Azure Disk Snapshots

Azure disk snapshots are used to generate a snapshot of an entire disk. These snapshots don't make it easy to restore individual chunks of data (e.g. a lost user account), though it's possible. The primary purpose is to restore entire disks in case of disk failure.

In Azure a snapshot belongs to a storage account, and a storage account in turn is linked to one or more hosts. Each storage account has a limit of roughly 30 TB. When restoring a snapshot using a host in the same storage account, the procedure usually completes very quickly. However, when using a host in a different storage account the procedure can take hours if not days to complete. For example, in one such case it took over a week to restore a snapshot. As a result we try not to rely on this system too much.

While enabled for the NFS servers, these snapshots were not enabled for any of the database servers as we assumed that our other backup procedures were sufficient enough.

LVM Snapshots

The LVM snapshots are primarily used to easily copy data from our production environment to our staging environment. While this process was working as intended, the produced snapshots are not really meant to be used for disaster recovery. At the time of the outage we had two snapshots available:

  1. A snapshot created for our staging environment every 24 hours, almost 24 hours before the outage happened.
  2. A snapshot created manually by one of the engineers roughly 6 hours before the outage.
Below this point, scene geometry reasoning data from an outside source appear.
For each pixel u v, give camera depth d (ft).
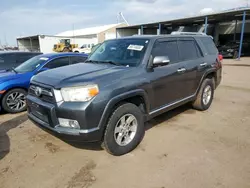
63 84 9.05
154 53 11.78
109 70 10.41
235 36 89.10
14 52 24.22
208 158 10.01
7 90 16.48
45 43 126.41
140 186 8.20
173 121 14.65
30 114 11.00
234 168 9.21
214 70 16.89
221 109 17.28
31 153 10.70
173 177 8.68
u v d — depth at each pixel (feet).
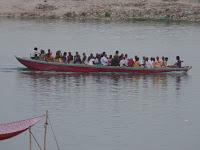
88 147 322.96
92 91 433.48
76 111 383.24
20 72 494.18
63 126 353.31
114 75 487.61
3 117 368.48
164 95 428.15
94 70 488.44
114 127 354.74
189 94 433.48
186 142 333.62
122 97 419.74
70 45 654.12
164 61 501.97
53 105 396.16
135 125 359.25
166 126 359.05
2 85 449.48
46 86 446.60
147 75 491.31
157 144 330.13
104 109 389.39
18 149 318.45
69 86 447.42
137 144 328.90
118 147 324.19
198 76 495.82
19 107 391.04
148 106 399.65
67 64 485.97
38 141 329.31
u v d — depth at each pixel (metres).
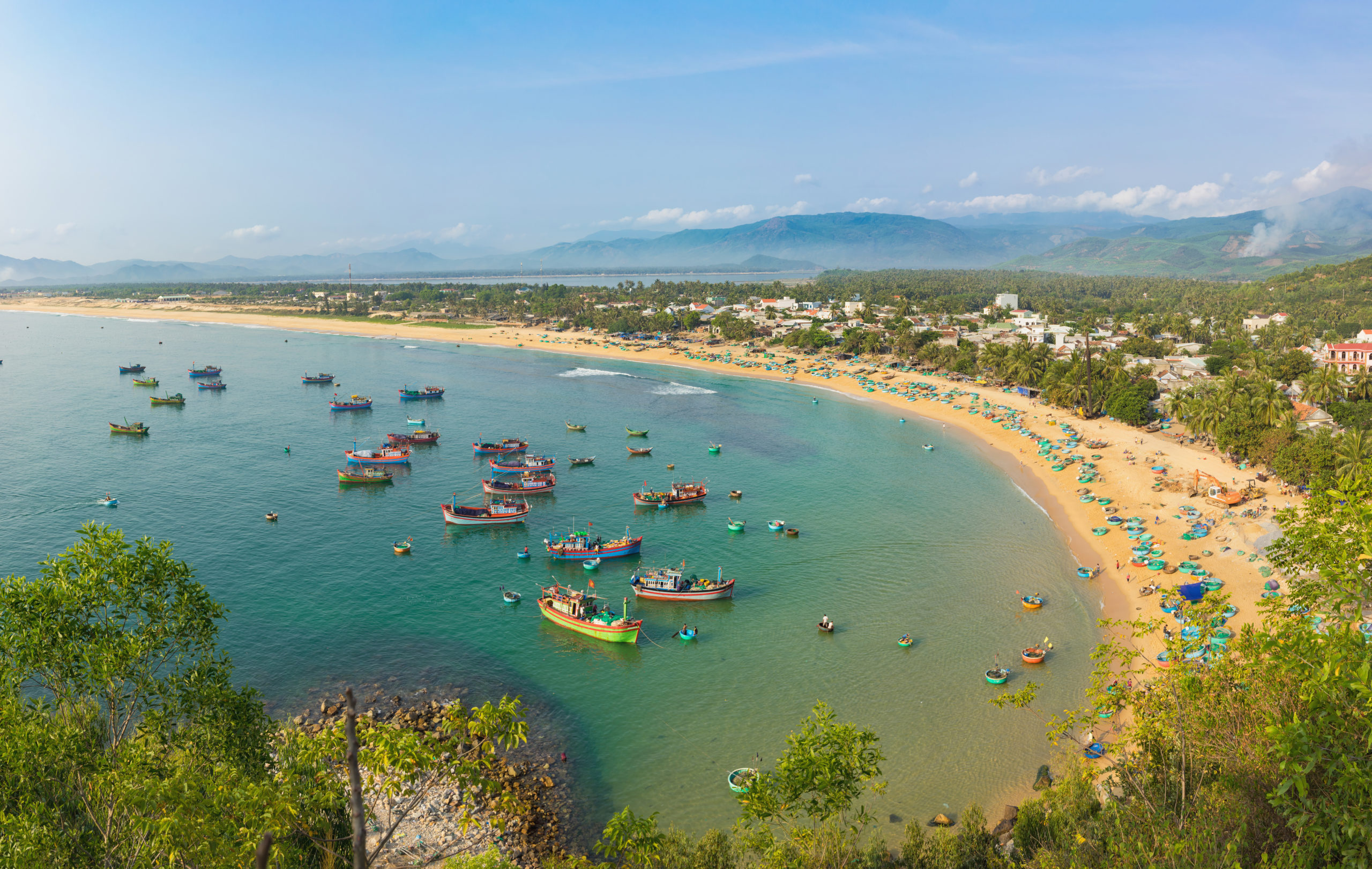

When we generate a snapshot the following steps are taken:

  1. Generate a snapshot of production.
  2. Copy the snapshot to staging.
  3. Create a new disk using this snapshot.
  4. Remove all webhooks from the resulting database, to prevent them from being triggered by accident.

Recovering GitLab.com

To recover GitLab.com we decided to use the LVM snapshot created 6 hours before the outage, as it was our only option to reduce data loss as much as possible (the alternative was to lose almost 24 hours of data). This process would involve the following steps:

  1. Copy the existing staging database to production, which would not contain any webhooks.
  2. In parallel, copy the snapshot used to set up the database as this snapshot might still contain the webhooks (we weren't entirely sure).
  3. Set up a production database using the snapshot from step 1.
  4. Set up a separate database using the snapshot from step 2.
  5. Restore webhooks using the database set up in the previous step.
  6. Increment all database sequences by 100,000 so one can't re-use IDs that might have been used before the outage.
  7. Gradually re-enable GitLab.com.

For our staging environment we were using Azure classic, without Premium Storage. This is primarily done to save costs as premium storage is quite expensive. As a result the disks are very slow, resulting in them being the main bottleneck in the restoration process. Because LVM snapshots are stored on the hosts they are taken for we had two options to restore data:

  1. Copy over the LVM snapshot
  2. Copy over the PostgreSQL data directory

In both cases the amount of data to copy would be roughly the same. Since copying over and restoring the data directory would be easier we decided to go with this solution.

Copying the data from the staging to the production host took around 18 hours. These disks are network disks and are throttled to a really low number (around 60Mbps), there is no way to move from cheap storage to premium, so this was the performance we would get out of it. There was no network or processor bottleneck, the bottleneck was in the drives. Once copied we were able to restore the database (including webhooks) to the state it was at January 31st, 17:20 UTC.

On February 1st at 17:00 UTC we managed to restore the GitLab.com database without webhooks. Restoring webhooks was done by creating a separate staging database using the LVM snapshot, but without triggering the removal of webhooks. This allowed us to generate a SQL dump of the table and import this into the restored GitLab.com database.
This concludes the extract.